Go through the data from its first line and retype each line, stopping once the line containing "file for more information." has been retyped.

___ DATA FOR THIS TASK

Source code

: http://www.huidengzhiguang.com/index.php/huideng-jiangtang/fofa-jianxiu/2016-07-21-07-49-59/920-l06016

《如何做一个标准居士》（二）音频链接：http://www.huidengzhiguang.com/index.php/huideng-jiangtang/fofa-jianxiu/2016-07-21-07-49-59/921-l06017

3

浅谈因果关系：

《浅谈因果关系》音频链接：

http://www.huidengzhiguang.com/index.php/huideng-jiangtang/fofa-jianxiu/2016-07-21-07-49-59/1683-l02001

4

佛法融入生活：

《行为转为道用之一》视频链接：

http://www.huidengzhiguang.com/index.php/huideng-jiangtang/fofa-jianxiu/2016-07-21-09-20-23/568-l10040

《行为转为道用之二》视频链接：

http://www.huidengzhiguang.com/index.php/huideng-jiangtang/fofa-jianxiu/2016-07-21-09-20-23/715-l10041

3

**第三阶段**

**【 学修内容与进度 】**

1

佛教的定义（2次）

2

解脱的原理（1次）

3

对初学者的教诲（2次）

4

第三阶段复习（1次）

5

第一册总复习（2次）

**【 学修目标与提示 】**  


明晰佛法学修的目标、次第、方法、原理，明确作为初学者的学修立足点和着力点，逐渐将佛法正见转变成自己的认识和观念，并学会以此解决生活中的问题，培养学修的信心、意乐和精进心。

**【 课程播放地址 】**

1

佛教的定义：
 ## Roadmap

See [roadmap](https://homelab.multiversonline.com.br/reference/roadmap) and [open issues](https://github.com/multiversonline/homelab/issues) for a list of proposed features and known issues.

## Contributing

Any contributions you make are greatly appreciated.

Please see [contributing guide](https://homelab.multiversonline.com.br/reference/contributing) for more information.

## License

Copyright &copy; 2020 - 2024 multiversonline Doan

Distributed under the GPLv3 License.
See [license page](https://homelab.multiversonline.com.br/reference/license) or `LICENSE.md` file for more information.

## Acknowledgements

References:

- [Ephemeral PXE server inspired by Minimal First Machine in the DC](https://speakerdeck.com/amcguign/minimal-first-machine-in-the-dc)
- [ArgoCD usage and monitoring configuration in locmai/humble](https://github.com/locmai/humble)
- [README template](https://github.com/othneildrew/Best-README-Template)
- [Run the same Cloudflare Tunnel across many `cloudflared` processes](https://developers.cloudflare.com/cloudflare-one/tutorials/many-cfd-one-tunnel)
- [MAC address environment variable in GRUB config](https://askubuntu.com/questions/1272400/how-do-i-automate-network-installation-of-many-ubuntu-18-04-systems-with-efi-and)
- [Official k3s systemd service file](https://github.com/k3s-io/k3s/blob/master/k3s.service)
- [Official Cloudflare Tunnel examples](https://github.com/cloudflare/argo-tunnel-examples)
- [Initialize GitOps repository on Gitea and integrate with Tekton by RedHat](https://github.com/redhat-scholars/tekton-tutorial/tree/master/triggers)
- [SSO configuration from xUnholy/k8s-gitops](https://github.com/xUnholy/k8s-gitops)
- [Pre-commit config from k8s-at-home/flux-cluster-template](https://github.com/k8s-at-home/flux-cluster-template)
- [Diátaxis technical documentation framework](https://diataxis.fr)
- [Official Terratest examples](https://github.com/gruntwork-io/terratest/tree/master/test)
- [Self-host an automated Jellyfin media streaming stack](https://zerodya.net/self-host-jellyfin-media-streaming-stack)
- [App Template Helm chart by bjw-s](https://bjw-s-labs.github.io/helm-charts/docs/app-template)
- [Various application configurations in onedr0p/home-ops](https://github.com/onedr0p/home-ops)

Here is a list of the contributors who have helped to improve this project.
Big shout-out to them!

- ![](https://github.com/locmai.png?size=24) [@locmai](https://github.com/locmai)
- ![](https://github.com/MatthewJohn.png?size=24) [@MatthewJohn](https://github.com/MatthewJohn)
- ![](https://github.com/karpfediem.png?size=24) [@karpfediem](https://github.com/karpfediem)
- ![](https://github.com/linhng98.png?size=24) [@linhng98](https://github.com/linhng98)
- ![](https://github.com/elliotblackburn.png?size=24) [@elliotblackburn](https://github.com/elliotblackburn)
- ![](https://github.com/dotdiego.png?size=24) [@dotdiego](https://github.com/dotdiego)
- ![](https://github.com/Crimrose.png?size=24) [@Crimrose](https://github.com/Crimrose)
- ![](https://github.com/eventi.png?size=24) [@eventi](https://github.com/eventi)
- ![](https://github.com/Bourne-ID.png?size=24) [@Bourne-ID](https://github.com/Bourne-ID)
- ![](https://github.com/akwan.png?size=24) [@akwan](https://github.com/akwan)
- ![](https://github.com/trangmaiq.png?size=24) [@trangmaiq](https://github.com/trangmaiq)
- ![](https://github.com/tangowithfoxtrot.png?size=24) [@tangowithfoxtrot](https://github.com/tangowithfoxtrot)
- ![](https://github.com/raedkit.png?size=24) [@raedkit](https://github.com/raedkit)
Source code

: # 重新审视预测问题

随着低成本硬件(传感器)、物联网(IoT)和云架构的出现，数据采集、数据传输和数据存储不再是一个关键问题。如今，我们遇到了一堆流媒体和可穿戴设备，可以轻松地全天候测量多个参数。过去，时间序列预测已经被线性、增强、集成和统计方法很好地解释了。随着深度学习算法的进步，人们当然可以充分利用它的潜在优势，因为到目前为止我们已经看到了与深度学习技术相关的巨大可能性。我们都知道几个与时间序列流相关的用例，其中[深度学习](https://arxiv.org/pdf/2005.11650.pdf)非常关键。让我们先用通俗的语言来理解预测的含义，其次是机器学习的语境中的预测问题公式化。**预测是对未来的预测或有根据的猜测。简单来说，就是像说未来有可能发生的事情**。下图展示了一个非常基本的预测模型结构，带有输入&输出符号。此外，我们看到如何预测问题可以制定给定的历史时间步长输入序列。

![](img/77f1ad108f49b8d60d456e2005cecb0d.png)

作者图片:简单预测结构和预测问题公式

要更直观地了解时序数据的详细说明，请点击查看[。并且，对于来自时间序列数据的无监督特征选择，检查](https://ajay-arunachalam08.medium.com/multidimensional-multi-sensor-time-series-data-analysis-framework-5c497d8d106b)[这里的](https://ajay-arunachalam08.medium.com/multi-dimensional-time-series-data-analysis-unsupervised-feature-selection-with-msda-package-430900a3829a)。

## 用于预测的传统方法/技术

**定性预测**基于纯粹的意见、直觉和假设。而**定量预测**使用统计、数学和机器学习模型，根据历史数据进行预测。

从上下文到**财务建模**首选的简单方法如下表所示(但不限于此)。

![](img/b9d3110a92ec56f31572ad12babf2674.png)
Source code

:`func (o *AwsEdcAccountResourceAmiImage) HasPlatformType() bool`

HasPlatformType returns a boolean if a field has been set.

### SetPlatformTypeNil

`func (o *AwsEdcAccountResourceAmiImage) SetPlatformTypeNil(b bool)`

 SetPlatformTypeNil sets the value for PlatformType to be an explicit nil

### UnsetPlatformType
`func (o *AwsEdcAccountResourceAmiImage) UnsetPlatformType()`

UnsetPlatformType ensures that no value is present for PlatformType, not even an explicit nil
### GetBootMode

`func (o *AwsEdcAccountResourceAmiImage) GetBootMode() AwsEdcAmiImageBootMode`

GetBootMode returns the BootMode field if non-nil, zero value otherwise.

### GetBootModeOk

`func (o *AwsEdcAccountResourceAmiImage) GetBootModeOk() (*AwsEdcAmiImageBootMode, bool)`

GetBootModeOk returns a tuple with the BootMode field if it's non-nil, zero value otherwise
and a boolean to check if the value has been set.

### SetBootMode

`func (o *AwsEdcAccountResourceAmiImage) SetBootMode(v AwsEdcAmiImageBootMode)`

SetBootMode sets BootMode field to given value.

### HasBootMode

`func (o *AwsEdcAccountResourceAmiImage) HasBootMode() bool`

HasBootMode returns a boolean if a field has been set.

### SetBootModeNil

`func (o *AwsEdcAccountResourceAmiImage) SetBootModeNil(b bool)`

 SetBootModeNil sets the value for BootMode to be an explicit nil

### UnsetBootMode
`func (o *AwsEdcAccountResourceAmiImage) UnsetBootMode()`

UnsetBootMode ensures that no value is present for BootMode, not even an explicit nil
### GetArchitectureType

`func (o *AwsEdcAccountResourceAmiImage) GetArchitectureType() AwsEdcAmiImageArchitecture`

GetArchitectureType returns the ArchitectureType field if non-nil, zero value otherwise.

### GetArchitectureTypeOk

______

__SOLVED PROBLEM__:
Source code

: http://www.huidengzhiguang.com/index.php/huideng-jiangtang/fofa-jianxiu/2016-07-21-07-49-59/920-l06016

《如何做一个标准居士》（二）音频链接：http://www.huidengzhiguang.com/index.php/huideng-jiangtang/fofa-jianxiu/2016-07-21-07-49-59/921-l06017

3

浅谈因果关系：

《浅谈因果关系》音频链接：

http://www.huidengzhiguang.com/index.php/huideng-jiangtang/fofa-jianxiu/2016-07-21-07-49-59/1683-l02001

4

佛法融入生活：

《行为转为道用之一》视频链接：

http://www.huidengzhiguang.com/index.php/huideng-jiangtang/fofa-jianxiu/2016-07-21-09-20-23/568-l10040

《行为转为道用之二》视频链接：

http://www.huidengzhiguang.com/index.php/huideng-jiangtang/fofa-jianxiu/2016-07-21-09-20-23/715-l10041

3

**第三阶段**

**【 学修内容与进度 】**

1

佛教的定义（2次）

2

解脱的原理（1次）

3

对初学者的教诲（2次）

4

第三阶段复习（1次）

5

第一册总复习（2次）

**【 学修目标与提示 】**  


明晰佛法学修的目标、次第、方法、原理，明确作为初学者的学修立足点和着力点，逐渐将佛法正见转变成自己的认识和观念，并学会以此解决生活中的问题，培养学修的信心、意乐和精进心。

**【 课程播放地址 】**

1

佛教的定义：
 ## Roadmap

See [roadmap](https://homelab.multiversonline.com.br/reference/roadmap) and [open issues](https://github.com/multiversonline/homelab/issues) for a list of proposed features and known issues.

## Contributing

Any contributions you make are greatly appreciated.

Please see [contributing guide](https://homelab.multiversonline.com.br/reference/contributing) for more information.

## License

Copyright &copy; 2020 - 2024 multiversonline Doan

Distributed under the GPLv3 License.
See [license page](https://homelab.multiversonline.com.br/reference/license) or `LICENSE.md` file for more information.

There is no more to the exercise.